Set down each line of the records once more, precisely, and omit the pictures.

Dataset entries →
>>>>

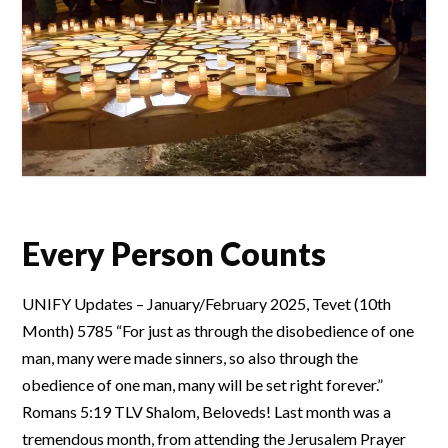
Every Person Counts
UNIFY Updates – January/February 2025, Tevet (10th
Month) 5785 “For just as through the disobedience of one
man, many were made sinners, so also through the
obedience of one man, many will be set right forever.”
Romans 5:19 TLV Shalom, Beloveds! Last month was a
tremendous month, from attending the Jerusalem Prayer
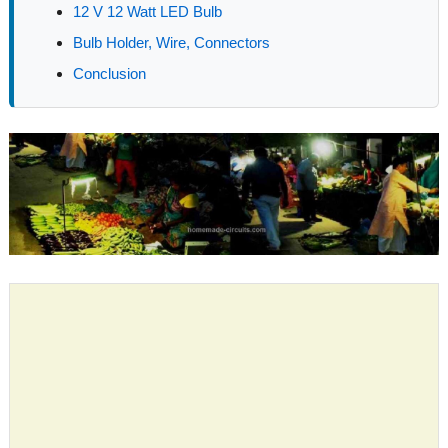
12 V 12 Watt LED Bulb
Bulb Holder, Wire, Connectors
Conclusion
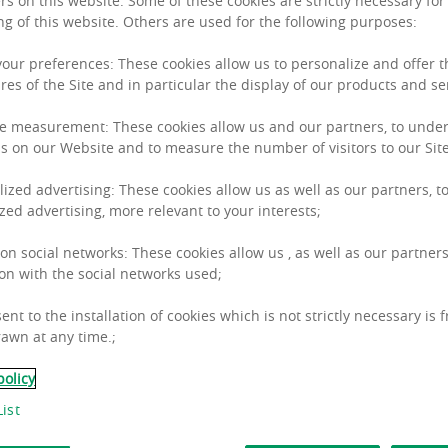
rs on this website. Some of these cookies are strictly necessary for
ng of this website. Others are used for the following purposes:
 your preferences: These cookies allow us to personalize and offer 
res of the Site and in particular the display of our products and se
e measurement: These cookies allow us and our partners, to unde
s on our Website and to measure the number of visitors to our Site
al years of being impacted by the pandemic, as well as
lized advertising: These cookies allow us as well as our partners, to
est level in several years (+5.3% over the last year). 
zed advertising, more relevant to your interests;
ically low levels of 1.31% in Q4 2021 in the Euro zone
 on social networks: These cookies allow us , as well as our partners
tal values are growing +1.8% over the last year.*
on with the social networks used;
ent to the installation of cookies which is not strictly necessary is 
awn at any time.;
policy
ist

<<<<

Answer to the exercise →
Every Person Counts
UNIFY Updates – January/February 2025, Tevet (10th
Month) 5785 “For just as through the disobedience of one
man, many were made sinners, so also through the
obedience of one man, many will be set right forever.”
Romans 5:19 TLV Shalom, Beloveds! Last month was a
tremendous month, from attending the Jerusalem Prayer
12 V 12 Watt LED Bulb
Bulb Holder, Wire, Connectors
Conclusion
rs on this website. Some of these cookies are strictly necessary for
ng of this website. Others are used for the following purposes:
 your preferences: These cookies allow us to personalize and offer 
res of the Site and in particular the display of our products and se
e measurement: These cookies allow us and our partners, to unde
s on our Website and to measure the number of visitors to our Site
al years of being impacted by the pandemic, as well as
lized advertising: These cookies allow us as well as our partners, to
est level in several years (+5.3% over the last year). 
zed advertising, more relevant to your interests;
ically low levels of 1.31% in Q4 2021 in the Euro zone
 on social networks: These cookies allow us , as well as our partners
tal values are growing +1.8% over the last year.*
on with the social networks used;
ent to the installation of cookies which is not strictly necessary is 
awn at any time.;
policy
ist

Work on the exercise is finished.